Versatility and Adaptability of the hEDA
- Hybrid Estimation of Distribution Algorithm with Simulated Annealing
- Hybrid Estimation of Distribution Algorithm with Hillclimbing
- Estimation of Distribution Algorithm
- Simulated Annealing Algorithm
- Hillclimbing Algorithm
Evaluation Approach
- Each of the \(Np\) solutions in the population are evaluated in a two step-approach using the aggrStrata function (Ballin and Barcaroli, 2020) and Bethel algorithm (Ballin and Barcaroli, 2020; De Meo and De Meo, 2009)
- We have coded the aggrStrata function in C++ and integrated it in to R using the Rcpp package (Eddelbuettel, 2013)
- the traditional set.seed() function in R which was useful for reproducbility of experiments is not easily applied in Rcpp - meaning that some further work is required before we can reproduce results exactly
Initial Solutions generated using
Hard clustering
- Kmeans algorithm
- Kmedoids algorithm (partitioning around medoids) ### Soft Clustering
- Fuzzy clustering (Soft clustering)
Future plans
- Integrate a C++ version of the Bethel algorithm into R (Some work on this has already been done and we have been collaborating with Giulio Barcaroli)
- Integrate a C++ version of the hEDA into R (Beta version exists)
- Expecation Maximisation algorithm for generating initial solutions to be finalised
Bibliography
Ballin, M. and G. Barcaroli (2020). Optimization of sampling strata with the SamplingStrata package. Accessed 3 May 2021. https://barcaroli.github.io/SamplingStrata/articles/SamplingStrata.html
Bethel, J. W. (1985). An optimum allocation algorithm for multivariate surveys. American Statistical Proceedings of the Survey Research Methods, Section, 209-212.

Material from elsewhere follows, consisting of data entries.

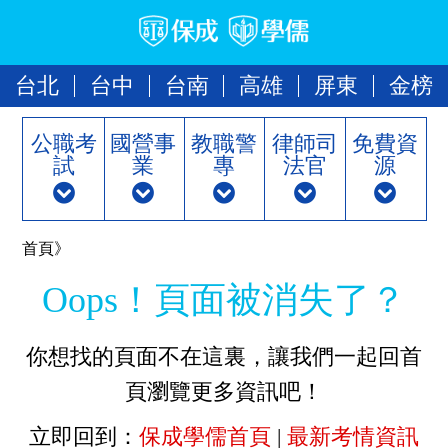
台北
台中
台南
高雄
屏東
金榜
公職考
國營事
教職警
律師司
免費資
試
業
專
法官
源
首頁》
Oops！頁面被消失了？
你想找的頁面不在這裏，讓我們一起回首
頁瀏覽更多資訊吧！
立即回到：
保成學儒首頁
|
最新考情資訊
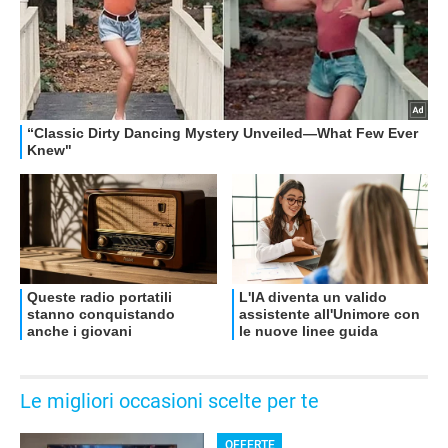
OFFERTE
Le migliori occasioni scelte per te
OFFERTE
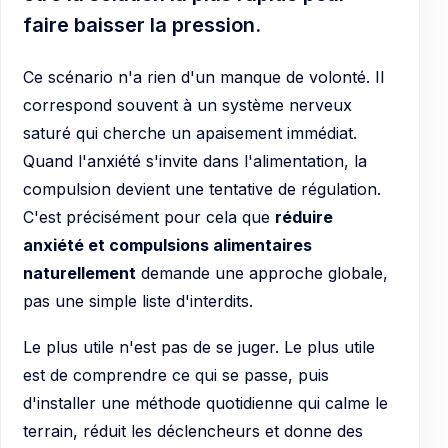
faire baisser la pression.
Ce scénario n'a rien d'un manque de volonté. Il
correspond souvent à un système nerveux
saturé qui cherche un apaisement immédiat.
Quand l'anxiété s'invite dans l'alimentation, la
compulsion devient une tentative de régulation.
C'est précisément pour cela que
réduire
anxiété et compulsions alimentaires
naturellement
demande une approche globale,
pas une simple liste d'interdits.
Le plus utile n'est pas de se juger. Le plus utile
est de comprendre ce qui se passe, puis
d'installer une méthode quotidienne qui calme le
terrain, réduit les déclencheurs et donne des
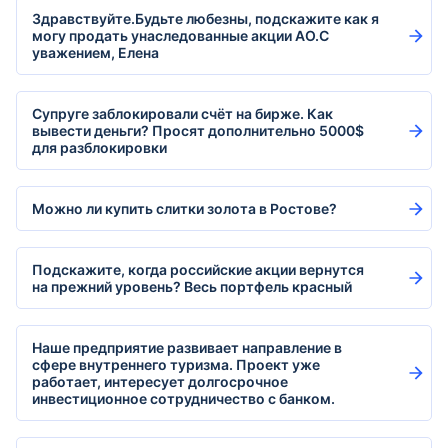
Здравствуйте.Будьте любезны, подскажите как я
могу продать унаследованные акции АО.С
уважением, Елена
Супруге заблокировали счёт на бирже. Как
вывести деньги? Просят дополнительно 5000$
для разблокировки
Можно ли купить слитки золота в Ростове?
Подскажите, когда российские акции вернутся
на прежний уровень? Весь портфель красный
Наше предприятие развивает направление в
сфере внутреннего туризма. Проект уже
работает, интересует долгосрочное
инвестиционное сотрудничество с банком.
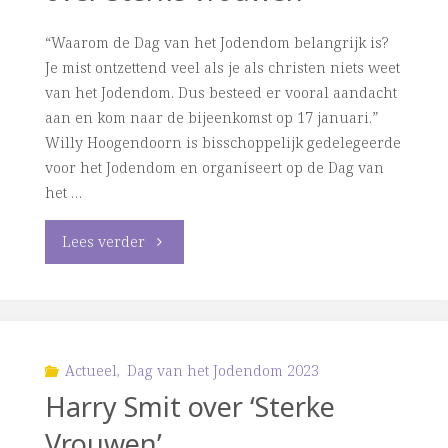
in
“Waarom de Dag van het Jodendom belangrijk is?
Groningen"
Je mist ontzettend veel als je als christen niets weet
van het Jodendom. Dus besteed er vooral aandacht
aan en kom naar de bijeenkomst op 17 januari.”
Willy Hoogendoorn is bisschoppelijk gedelegeerde
voor het Jodendom en organiseert op de Dag van
het …
"17
Lees verder
januari:
Bijeenkomst
Dag
Actueel
,
Dag van het Jodendom 2023
Harry Smit over ‘Sterke
van
Vrouwen’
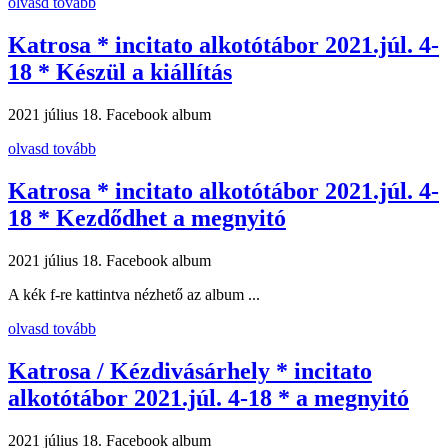
olvasd tovább
Katrosa * incitato alkotótábor 2021.júl. 4-
18 * Készül a kiállítás
2021 július 18.
Facebook album
olvasd tovább
Katrosa * incitato alkotótábor 2021.júl. 4-
18 * Kezdődhet a megnyitó
2021 július 18.
Facebook album
A kék f-re kattintva nézhető az album ...
olvasd tovább
Katrosa / Kézdivásárhely * incitato
alkotótábor 2021.júl. 4-18 * a megnyitó
2021 július 18.
Facebook album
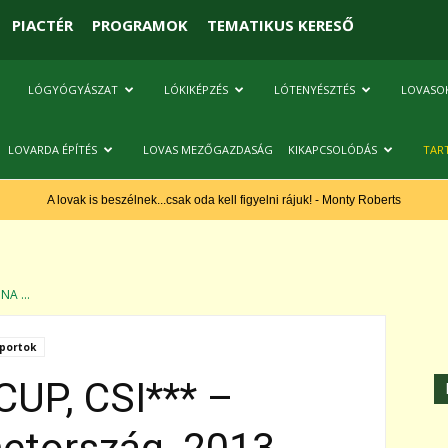
PIACTÉR
PROGRAMOK
TEMATIKUS KERESŐ
LÓGYÓGYÁSZAT
LÓKIKÉPZÉS
LÓTENYÉSZTÉS
LOVASO
LOVARDA ÉPÍTÉS
LOVAS MEZŐGAZDASÁG
KIKAPCSOLÓDÁS
TAR
A lovak is beszélnek...csak oda kell figyelni rájuk! - Monty Roberts
NA ...
portok
UP, CSI*** –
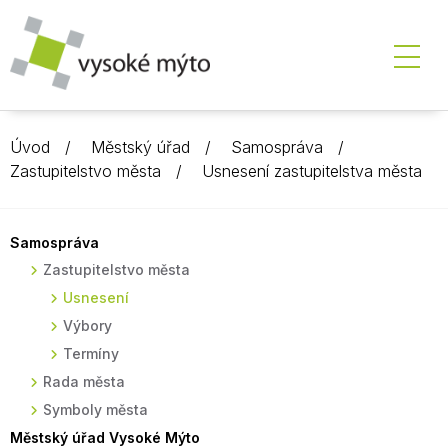
Úvod
Městský úřad
Samospráva
Zastupitelstvo města
Usnesení zastupitelstva města
Samospráva
Zastupitelstvo města
Usnesení
Výbory
Termíny
Rada města
Symboly města
Městský úřad Vysoké Mýto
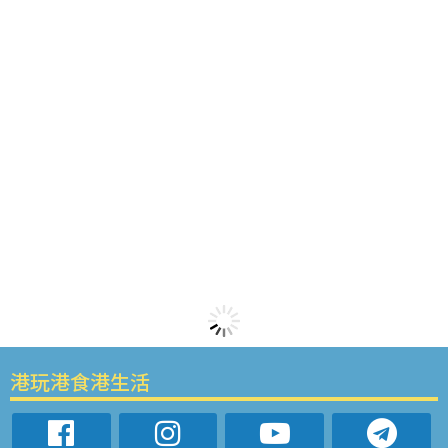
港玩港食港生活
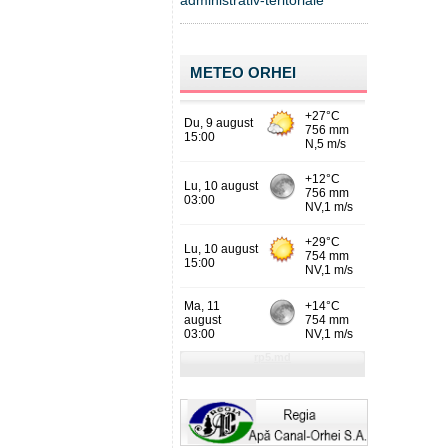
administrativ-teritoriale
METEO ORHEI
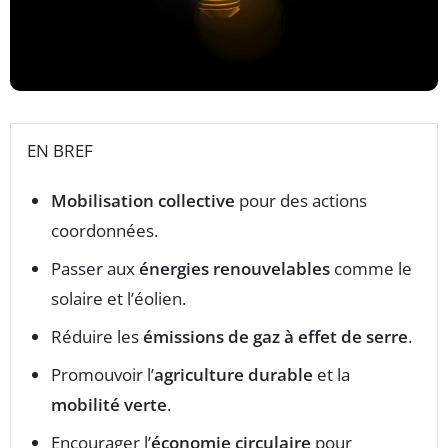
EN BREF
Mobilisation collective
pour des actions
coordonnées.
Passer aux
énergies renouvelables
comme le
solaire et l’éolien.
Réduire les
émissions de gaz à effet de serre
.
Promouvoir l’
agriculture durable
et la
mobilité verte
.
Encourager l’
économie circulaire
pour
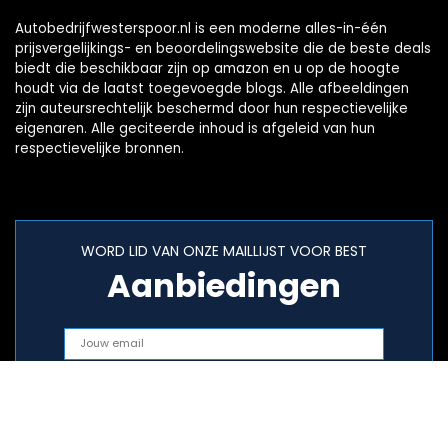
Autobedrijfwesterspoor.nl is een moderne alles-in-één
prijsvergelijkings- en beoordelingswebsite die de beste deals
biedt die beschikbaar zijn op amazon en u op de hoogte
houdt via de laatst toegevoegde blogs. Alle afbeeldingen
zijn auteursrechtelijk beschermd door hun respectievelijke
eigenaren. Alle geciteerde inhoud is afgeleid van hun
respectievelijke bronnen.
WORD LID VAN ONZE MAILLIJST VOOR BEST
Aanbiedingen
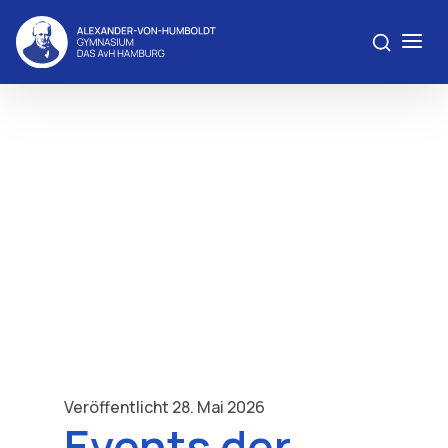
Veröffentlicht 28. Mai 2026
Events der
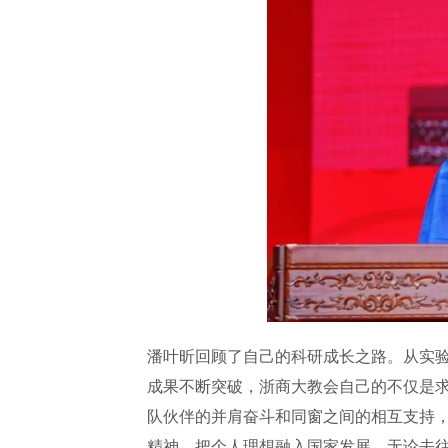
潘叶昕回顾了自己的科研成长之路。从实
成果不断突破，浙商大教会自己的不仅是
队伙伴的并肩奋斗和同窗之间的相互支持，
精神，把个人理想融入国家发展，无论去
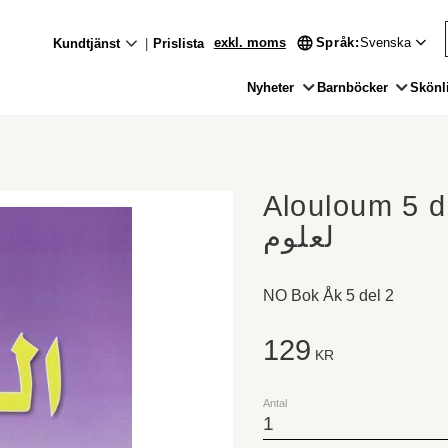
exkl. moms
Språk
Kundtjänst
Prislista
Nyheter
Barnböcker
Skönli
Alouloum 5 de
لعلوم
NO Bok Åk 5 del 2
129
KR
Antal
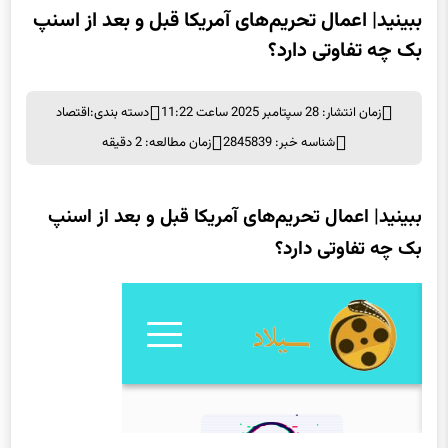
ببینید| اعمال تحریم‌های آمریکا قبل و بعد از اسنپ
بک چه تفاوتی دارد؟
زمان انتشار: 28 سپتامبر 2025 ساعت 11:22
دسته بندی:
اقتصاد
شناسه خبر: 2845839
زمان مطالعه: 2 دقیقه
ببینید| اعمال تحریم‌های آمریکا قبل و بعد از اسنپ
بک چه تفاوتی دارد؟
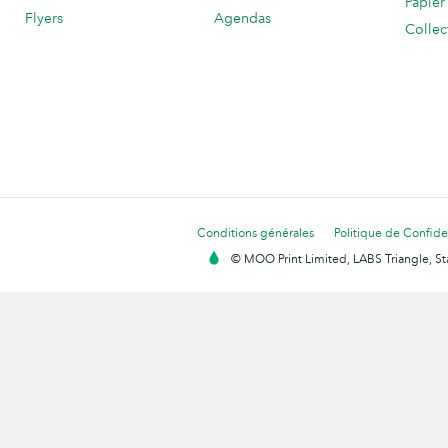
Papier
Flyers
Agendas
Collec
Conditions générales
Politique de Confiden
© MOO Print Limited, LABS Triangle, 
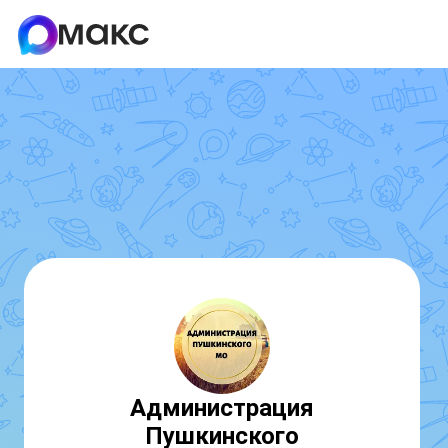
Администрация
Пушкинского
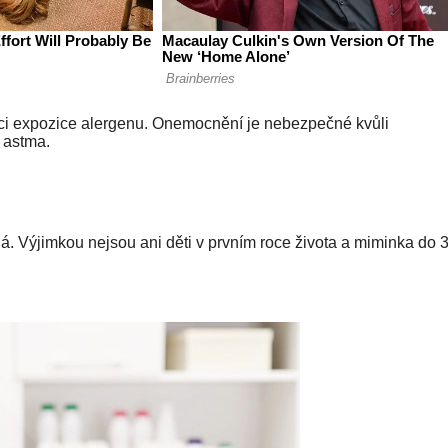
naci expozice alergenu. Onemocnění je nebezpečné kvůli
 astma.
ná. Výjimkou nejsou ani děti v prvním roce života a miminka do 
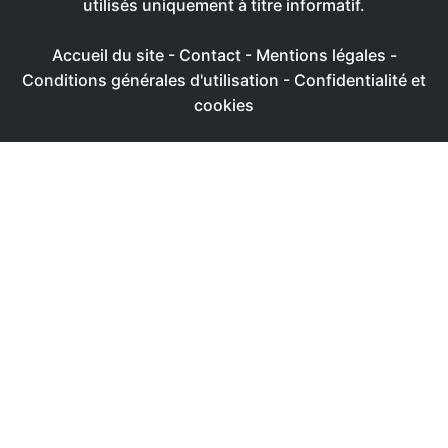
utilisés uniquement à titre informatif.
Accueil du site
-
Contact
-
Mentions légales
-
Conditions générales d'utilisation
-
Confidentialité et
cookies
Ce site utilise des cookies afin de livrer une expérience
utilisateur plus agréable
Réglages
Accepter
Politique de confidentialité & de cookies
FERMER
Aperçu de confidentialité
Ce site Web utilise des cookies afin de pouvoir améliorer
votre expérience de navigation sur le site Web. Parmi ces
cookies, les cookies classés comme nécessaires sont
stockés sur votre navigateur. Ces cookies sont essentiels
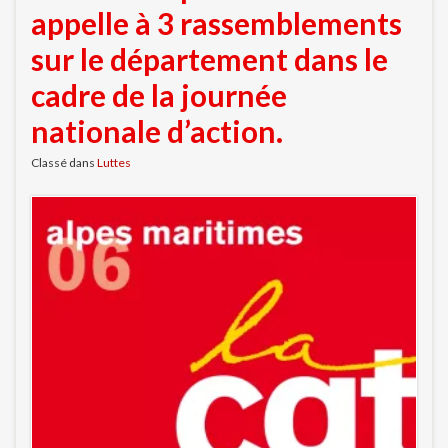
appelle à 3 rassemblements
sur le département dans le
cadre de la journée
nationale d’action.
Classé dans
Luttes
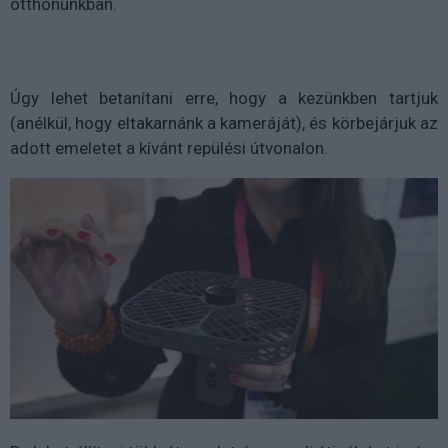
otthonunkban.
Úgy lehet betanítani erre, hogy a kezünkben tartjuk
(anélkül, hogy eltakarnánk a kameráját), és körbejárjuk az
adott emeletet a kívánt repülési útvonalon.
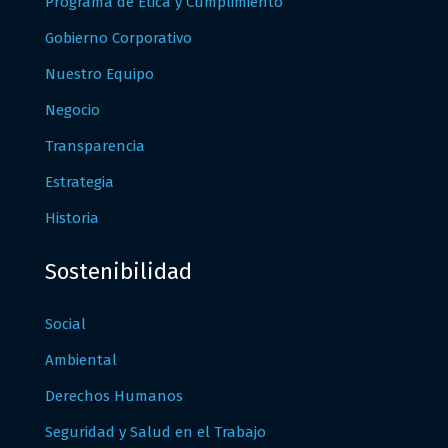
Programa de Ética y Cumplimiento
Gobierno Corporativo
Nuestro Equipo
Negocio
Transparencia
Estrategia
Historia
Sostenibilidad
Social
Ambiental
Derechos Humanos
Seguridad y Salud en el Trabajo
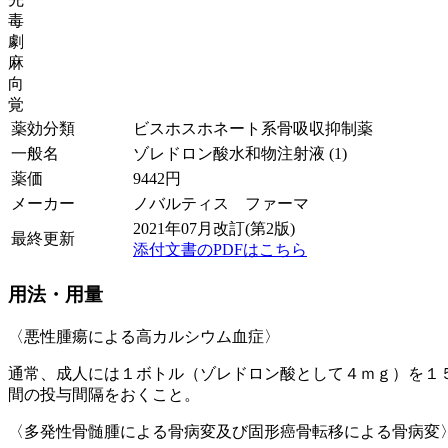
毒
劇
麻
向
覚
薬効分類
ビスホスホネート系骨吸収抑制薬
一般名
ゾレドロン酸水和物注射液 (1)
薬価
9442
円
メーカー
ノバルティス ファーマ
2021年07月改訂(第2版)
最終更新
添付文書のPDFはこちら
用法・用量
〈悪性腫瘍による高カルシウム血症〉
通常、成人には１ボトル（ゾレドロン酸として４ｍｇ）を１
間の投与間隔をおくこと。
〈多発性骨髄腫による骨病変及び固形癌骨転移による骨病変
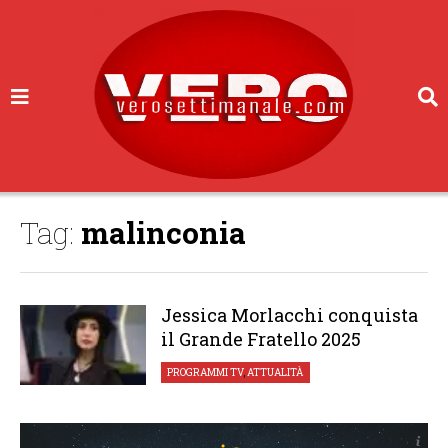
Tag:
malinconia
Jessica Morlacchi conquista
il Grande Fratello 2025
PROGRAMMI TV
,
ATTUALITÀ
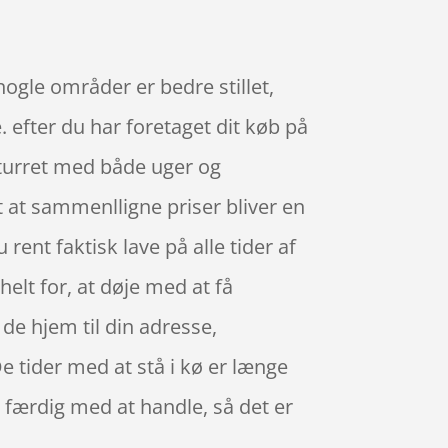
nogle områder er bedre stillet,
. efter du har foretaget dit køb på
eturret med både uger og
t at sammenlligne priser bliver en
rent faktisk lave på alle tider af
helt for, at døje med at få
de hjem til din adresse,
De tider med at stå i kø er længe
er færdig med at handle, så det er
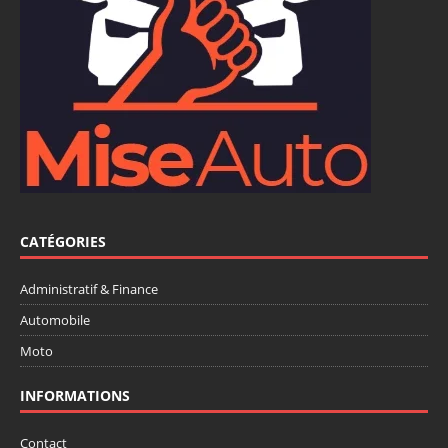
CATÉGORIES
Administratif & Finance
Automobile
Moto
INFORMATIONS
Contact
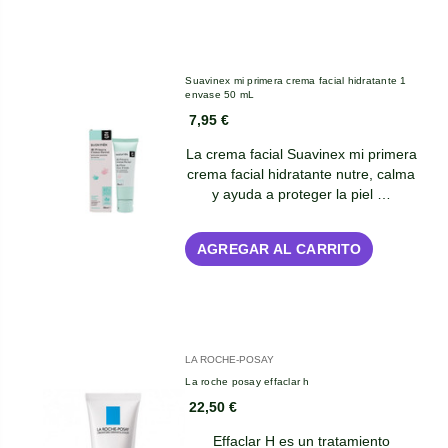
Suavinex mi primera crema facial hidratante 1
envase 50 mL
7,95 €
La crema facial Suavinex mi primera
crema facial hidratante nutre, calma
y ayuda a proteger la piel …
AGREGAR AL CARRITO
LA ROCHE-POSAY
La roche posay effaclar h
22,50 €
Effaclar H es un tratamiento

Chromy, J. R. (1987). Design optimization with multiple objectives. Proceedings of the Survey Research Methods Section.
De Meo, M. and M. M. De Meo (2009). Package ‘bethel’.
Eddelbuettel, E. (2013). Seamless R and C++ Integration with Rcpp ISBN 978-1-4614- 6867-7 10.1007/978-1-4614-6868-4
Hauschild, M. and M. Pelikan (2011). An introduction and survey of estimation of distribution algorithms. Swarm and evolutionary computation 1 (3), 111–128.